====== DATASET EXTRACT

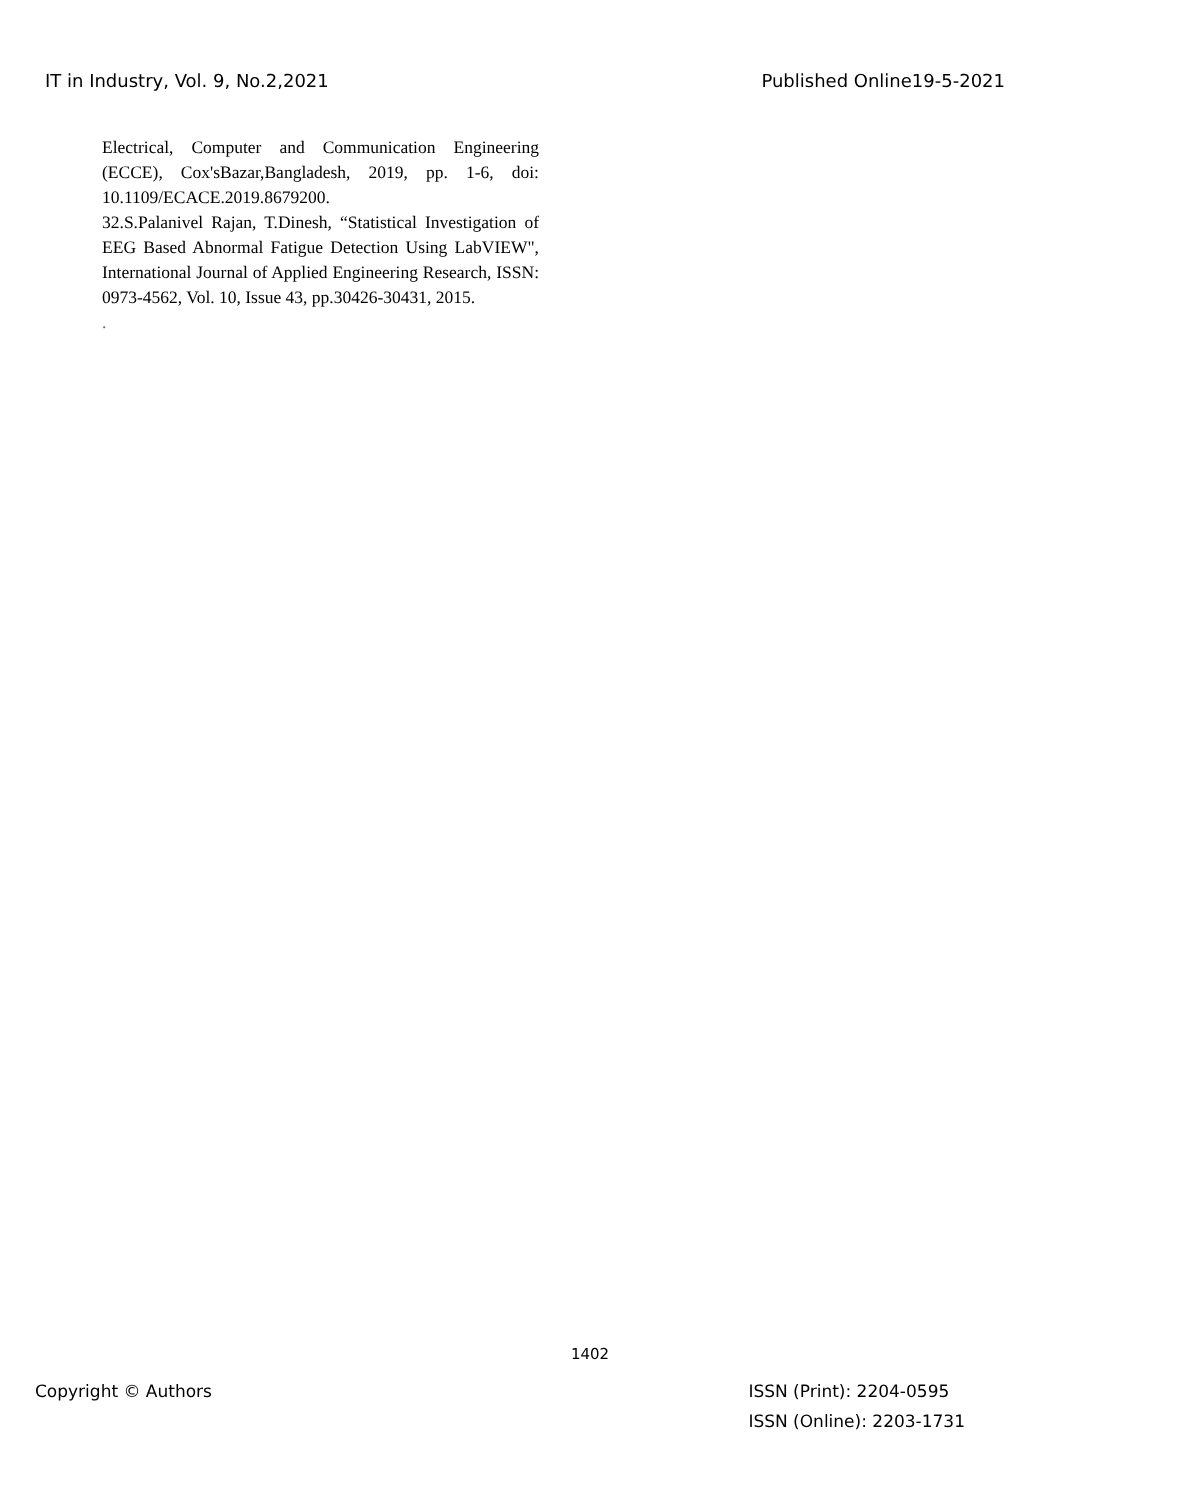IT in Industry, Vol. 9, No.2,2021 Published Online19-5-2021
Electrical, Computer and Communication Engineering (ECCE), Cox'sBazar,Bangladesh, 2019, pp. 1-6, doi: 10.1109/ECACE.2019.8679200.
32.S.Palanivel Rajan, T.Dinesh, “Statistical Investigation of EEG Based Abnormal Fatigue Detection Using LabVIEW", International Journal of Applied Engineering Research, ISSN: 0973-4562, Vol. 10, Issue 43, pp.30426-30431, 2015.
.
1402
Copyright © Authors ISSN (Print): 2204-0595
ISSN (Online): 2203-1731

============
====== DATASET EXTRACT

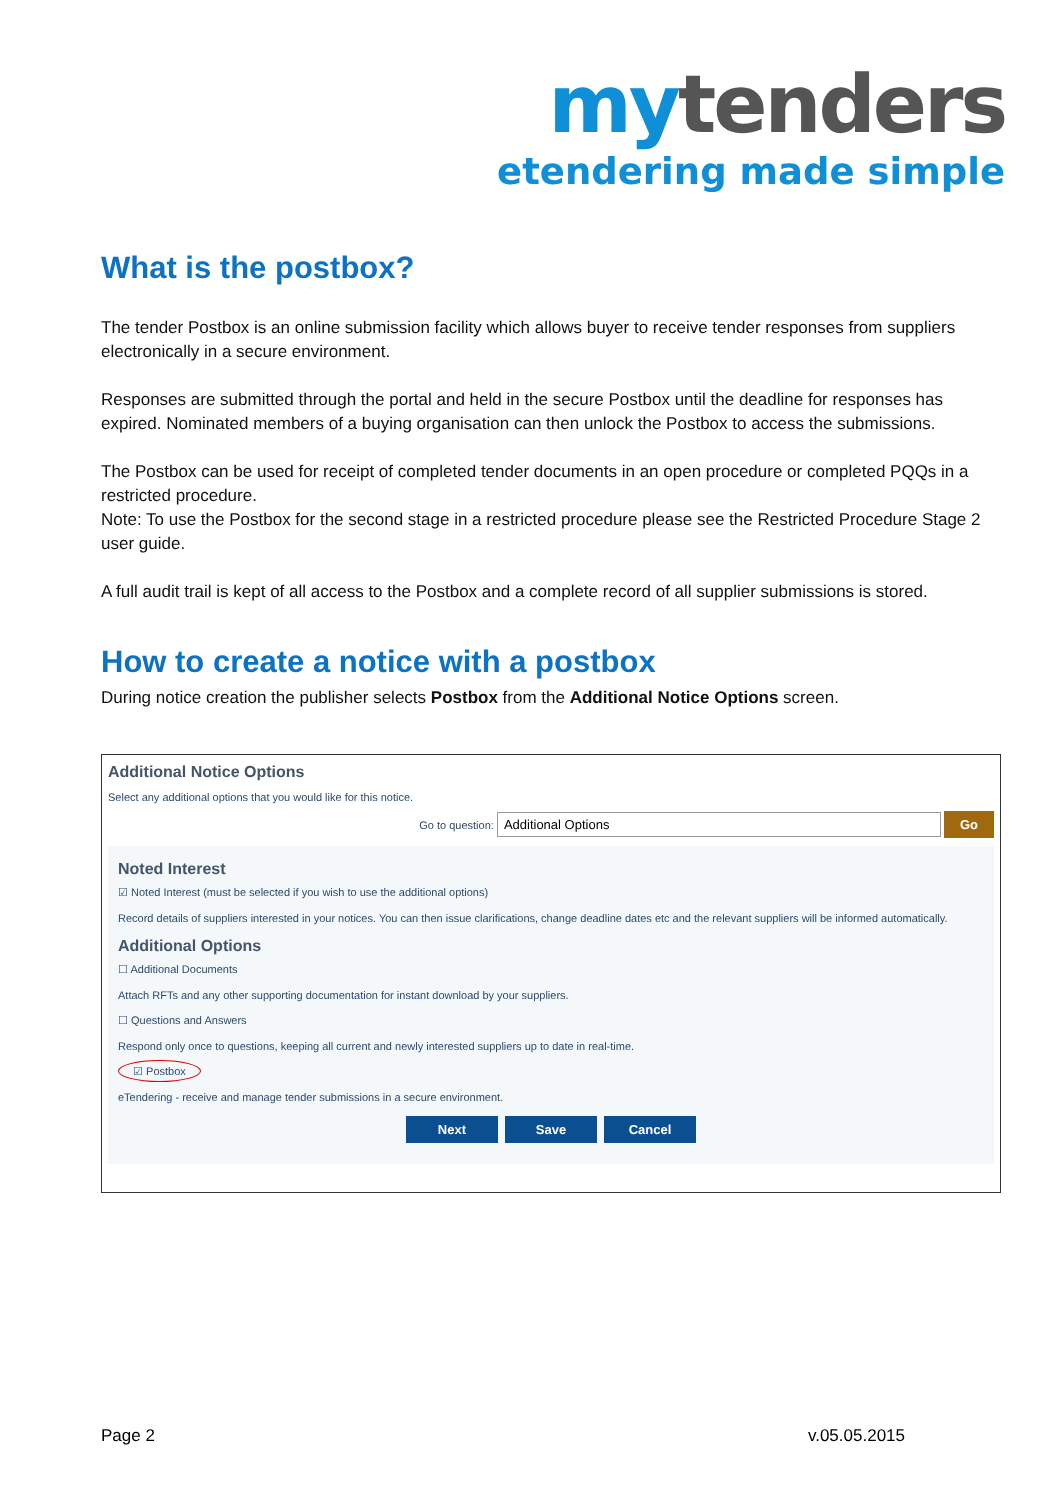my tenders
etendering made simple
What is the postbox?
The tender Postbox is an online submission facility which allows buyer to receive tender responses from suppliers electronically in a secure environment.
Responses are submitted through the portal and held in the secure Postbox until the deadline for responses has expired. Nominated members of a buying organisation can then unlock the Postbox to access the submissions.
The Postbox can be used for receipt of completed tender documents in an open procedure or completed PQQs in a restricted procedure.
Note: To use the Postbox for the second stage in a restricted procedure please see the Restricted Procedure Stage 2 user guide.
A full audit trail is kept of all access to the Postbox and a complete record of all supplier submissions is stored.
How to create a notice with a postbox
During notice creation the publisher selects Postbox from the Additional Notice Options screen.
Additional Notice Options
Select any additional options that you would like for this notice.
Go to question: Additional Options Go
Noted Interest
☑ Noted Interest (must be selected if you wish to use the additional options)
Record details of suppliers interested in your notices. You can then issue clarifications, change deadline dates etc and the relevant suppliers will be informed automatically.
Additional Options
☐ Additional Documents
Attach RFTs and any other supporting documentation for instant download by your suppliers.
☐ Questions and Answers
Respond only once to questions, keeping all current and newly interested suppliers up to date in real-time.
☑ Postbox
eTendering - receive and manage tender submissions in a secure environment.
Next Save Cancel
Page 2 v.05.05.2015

============
====== DATASET EXTRACT

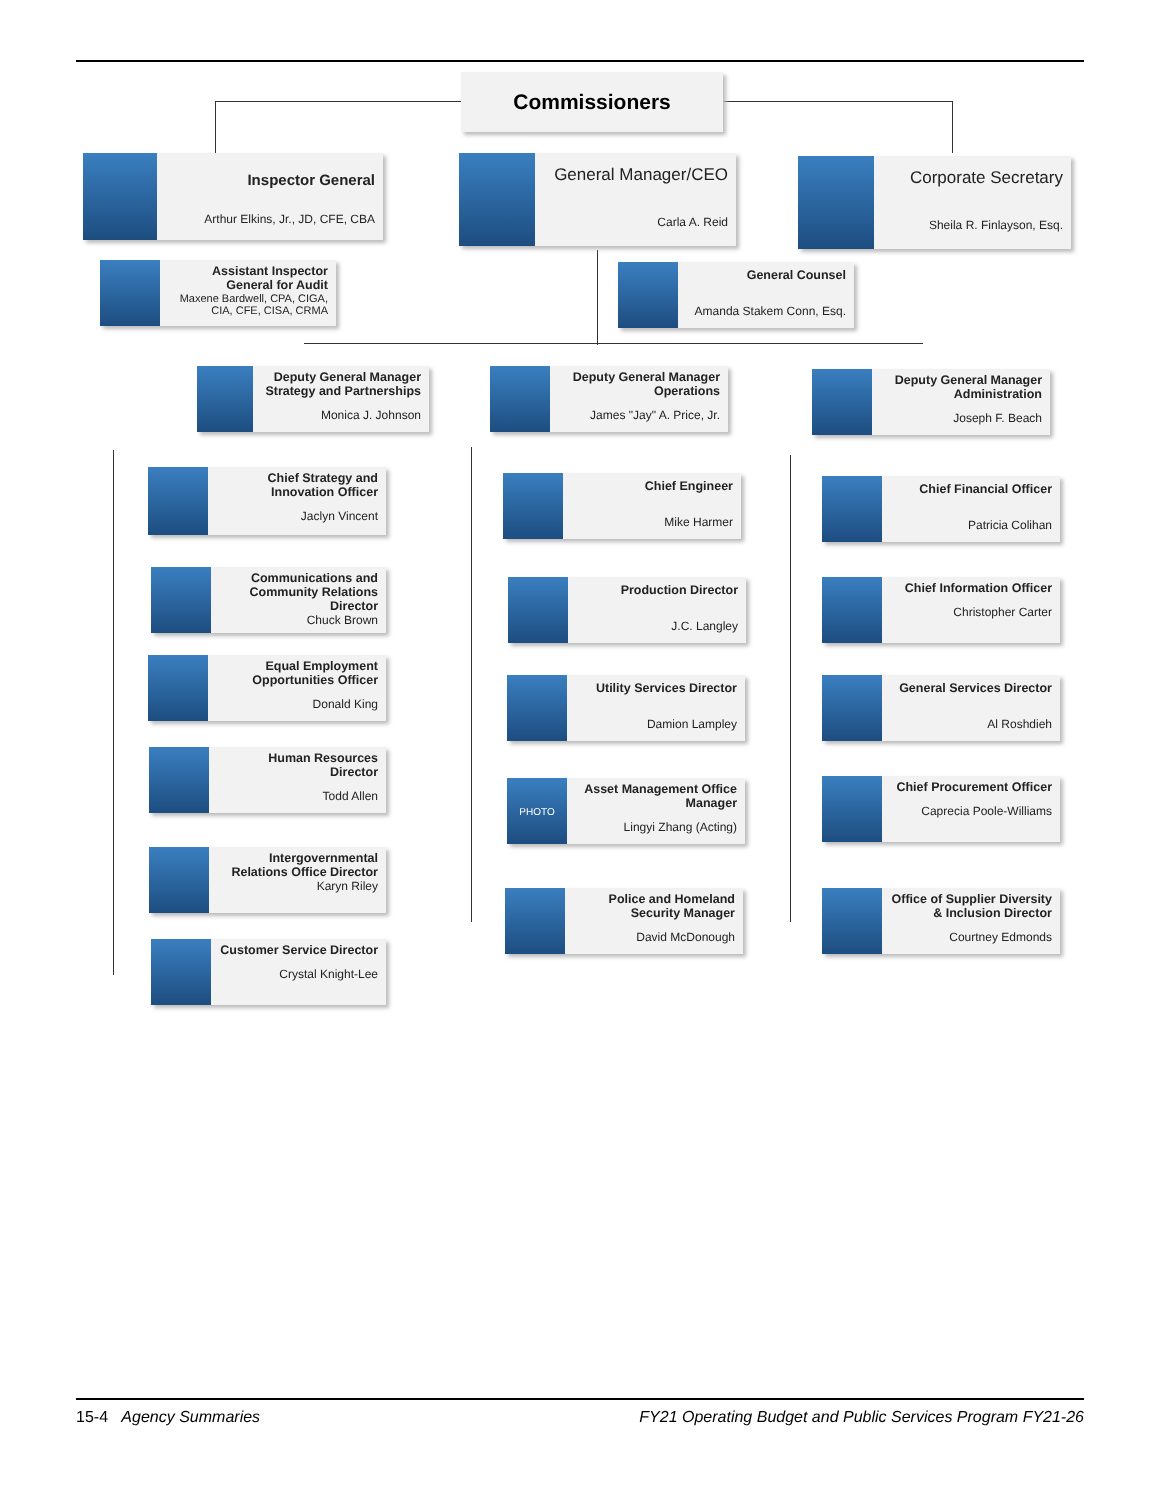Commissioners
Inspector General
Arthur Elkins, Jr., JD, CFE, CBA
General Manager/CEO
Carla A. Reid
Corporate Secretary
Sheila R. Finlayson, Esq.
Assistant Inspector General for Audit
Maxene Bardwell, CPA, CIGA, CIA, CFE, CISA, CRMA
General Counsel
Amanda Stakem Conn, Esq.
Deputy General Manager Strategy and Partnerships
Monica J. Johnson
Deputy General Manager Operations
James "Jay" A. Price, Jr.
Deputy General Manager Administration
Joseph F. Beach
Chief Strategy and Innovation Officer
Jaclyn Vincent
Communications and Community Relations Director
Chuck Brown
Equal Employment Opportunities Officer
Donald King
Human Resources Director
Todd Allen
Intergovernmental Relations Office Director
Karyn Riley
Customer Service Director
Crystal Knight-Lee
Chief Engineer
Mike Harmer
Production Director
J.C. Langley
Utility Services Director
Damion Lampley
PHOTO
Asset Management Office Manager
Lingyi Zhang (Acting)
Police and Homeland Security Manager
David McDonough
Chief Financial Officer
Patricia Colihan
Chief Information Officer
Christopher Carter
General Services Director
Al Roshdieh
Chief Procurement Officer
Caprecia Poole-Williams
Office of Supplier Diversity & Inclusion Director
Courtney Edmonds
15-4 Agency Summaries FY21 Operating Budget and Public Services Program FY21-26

============

# YOUR OBJECTIVE
A bare number is expected: how many lines above contain the word "responses"?

# ANSWER TO THE EXERCISE
2